Pela quinta noite consecutiva você se senta neste mesmo balcão e pede um Scott. As doses se acumulam assim como as bitucas de cigarro. A brasa queima o dedo, o lábio e o peito. Você foi capaz de beber, em um único gole, toda a tenebrosa escuridão. Encher a cara dentro de casa não foi alento. Todos os cômodos, móveis, cantos, tudo te lembrava ela. A solução foi fugir, todas as noites, para embriagar-se pelos botecos da região.

Ela te trocou por outro e essa afirmação dilacera suas entranhas. Ainda é possível ouvir o bater da porta e o silencio gritante que ela deixou para trás. Dói, eu sei. Nada faz a ferida arder menos e isso é mesmo uma grande ironia do destino. Como pode, agora você, sentir tamanha dor? Como pode queimar a pele de maneira tão cruel quando, na verdade, era você quem feria?

Sombrio e desolado você já não vê luz no fim do túnel e pensa que chegou ao fim da linha. Jamais imaginou que ela faria as malas e partiria para os braços de outro alguém. Aquela casa está vazia demais sem ela e você, desorientado, não consegue seguir em frente. Eu entendo. Perder um amor assim: deixa a gente estarrecido. Os dias se tornam noite e a lua, maldita, ilumina quando você não quer, nunca mais, encarar a realidade.
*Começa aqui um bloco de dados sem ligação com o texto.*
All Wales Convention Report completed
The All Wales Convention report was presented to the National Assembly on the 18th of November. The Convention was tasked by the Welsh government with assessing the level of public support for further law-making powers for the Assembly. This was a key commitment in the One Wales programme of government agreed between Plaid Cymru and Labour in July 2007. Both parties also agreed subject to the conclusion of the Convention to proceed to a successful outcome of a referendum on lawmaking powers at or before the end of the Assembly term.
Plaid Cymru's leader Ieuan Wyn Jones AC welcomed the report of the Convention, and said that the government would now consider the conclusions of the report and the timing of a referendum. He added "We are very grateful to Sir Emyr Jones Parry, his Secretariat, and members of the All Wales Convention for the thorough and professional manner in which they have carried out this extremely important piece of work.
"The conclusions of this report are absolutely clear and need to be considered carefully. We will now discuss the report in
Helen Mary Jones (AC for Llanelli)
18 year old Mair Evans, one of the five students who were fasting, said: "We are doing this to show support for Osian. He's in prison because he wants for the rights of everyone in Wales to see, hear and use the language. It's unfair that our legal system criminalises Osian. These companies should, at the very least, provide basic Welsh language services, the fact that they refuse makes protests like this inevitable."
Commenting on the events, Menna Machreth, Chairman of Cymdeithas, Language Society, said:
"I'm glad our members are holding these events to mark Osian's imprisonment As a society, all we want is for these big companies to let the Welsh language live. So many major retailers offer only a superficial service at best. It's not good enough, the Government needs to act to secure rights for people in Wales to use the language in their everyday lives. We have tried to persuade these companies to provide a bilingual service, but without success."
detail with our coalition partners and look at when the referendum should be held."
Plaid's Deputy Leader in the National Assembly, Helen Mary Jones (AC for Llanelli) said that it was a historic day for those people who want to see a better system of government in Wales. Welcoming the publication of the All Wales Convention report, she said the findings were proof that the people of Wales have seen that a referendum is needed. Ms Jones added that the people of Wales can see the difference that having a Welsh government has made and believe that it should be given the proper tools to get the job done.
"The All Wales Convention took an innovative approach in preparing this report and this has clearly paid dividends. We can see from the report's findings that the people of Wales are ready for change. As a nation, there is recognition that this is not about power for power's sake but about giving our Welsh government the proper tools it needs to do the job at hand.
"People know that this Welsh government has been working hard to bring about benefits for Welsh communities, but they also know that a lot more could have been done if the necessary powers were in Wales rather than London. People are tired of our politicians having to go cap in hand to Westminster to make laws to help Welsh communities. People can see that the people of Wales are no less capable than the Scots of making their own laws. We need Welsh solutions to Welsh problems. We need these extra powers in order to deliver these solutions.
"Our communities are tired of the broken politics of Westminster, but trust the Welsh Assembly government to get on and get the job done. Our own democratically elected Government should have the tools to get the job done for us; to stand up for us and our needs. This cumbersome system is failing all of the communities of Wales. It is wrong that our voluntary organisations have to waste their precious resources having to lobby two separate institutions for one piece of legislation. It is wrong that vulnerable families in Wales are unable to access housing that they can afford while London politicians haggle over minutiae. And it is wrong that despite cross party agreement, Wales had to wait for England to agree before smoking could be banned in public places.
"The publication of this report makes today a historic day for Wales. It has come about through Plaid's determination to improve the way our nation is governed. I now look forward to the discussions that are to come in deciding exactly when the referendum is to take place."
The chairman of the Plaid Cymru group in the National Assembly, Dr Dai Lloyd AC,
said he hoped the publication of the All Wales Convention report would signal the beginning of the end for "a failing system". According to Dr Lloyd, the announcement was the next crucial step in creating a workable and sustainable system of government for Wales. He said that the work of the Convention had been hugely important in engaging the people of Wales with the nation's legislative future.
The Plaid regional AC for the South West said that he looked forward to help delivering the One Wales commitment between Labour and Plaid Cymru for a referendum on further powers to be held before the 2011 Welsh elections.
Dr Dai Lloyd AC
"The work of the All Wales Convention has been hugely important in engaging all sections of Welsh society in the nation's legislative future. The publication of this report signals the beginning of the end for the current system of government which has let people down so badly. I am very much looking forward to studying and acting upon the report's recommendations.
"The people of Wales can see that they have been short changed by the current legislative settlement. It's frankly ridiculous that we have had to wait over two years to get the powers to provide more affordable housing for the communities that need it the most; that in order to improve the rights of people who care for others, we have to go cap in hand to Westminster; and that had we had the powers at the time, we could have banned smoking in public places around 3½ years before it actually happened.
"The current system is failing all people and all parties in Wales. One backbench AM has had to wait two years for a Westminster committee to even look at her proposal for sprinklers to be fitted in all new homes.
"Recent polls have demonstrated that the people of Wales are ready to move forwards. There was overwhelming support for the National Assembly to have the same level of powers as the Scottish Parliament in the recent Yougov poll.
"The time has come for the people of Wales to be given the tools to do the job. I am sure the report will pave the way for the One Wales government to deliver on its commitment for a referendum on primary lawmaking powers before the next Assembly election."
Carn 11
As ruas não te levam a lugar nenhum e a chave já não abre mais a mesma porta. São calabouços que abrigam frio e vazio. Dói, queima, arde.

Ela era sua. Cuidava da sua casa, das suas roupas e das suas noites. Massageava seus pés e seu ego. Te fazia um cafuné e, ao acordar, preparava um café quente. Aceitava seus porres, suas mentiras e até os desaparecimentos repentinos. Sempre acabava te recebendo de braços abertos. Era amor, não era? Ou era medo?

Hoje ela sorri nos braços de outro e não pensa em você. É justamente isso que te deixa possesso. Ela teve coragem, meu amigo. Ela resgatou as forças do fundo do poço, onde você a arremessou, e voou para longe. Para um abraço que a abrigasse. Ela não permitiu que seu punho tocasse seu rosto novamente. Ela cansou de apanhar e encerrou a sessão de golpes e pontapés. Cansou de remediar as feridas e fazer novos curativos a cada rompante seu. Ela desistiu de implorar para que você parasse. Todo sangue derramado foi em vão. Ela não permite mais abusos. Toda a violência que você despejou nesta mulher a transformou em fortaleza. Nos braços do amor ela superou a dor de toda a tortura. A brutalidade, então se findou. Ela assinou a própria carta de alforria e, hoje, é você o escravo a dor.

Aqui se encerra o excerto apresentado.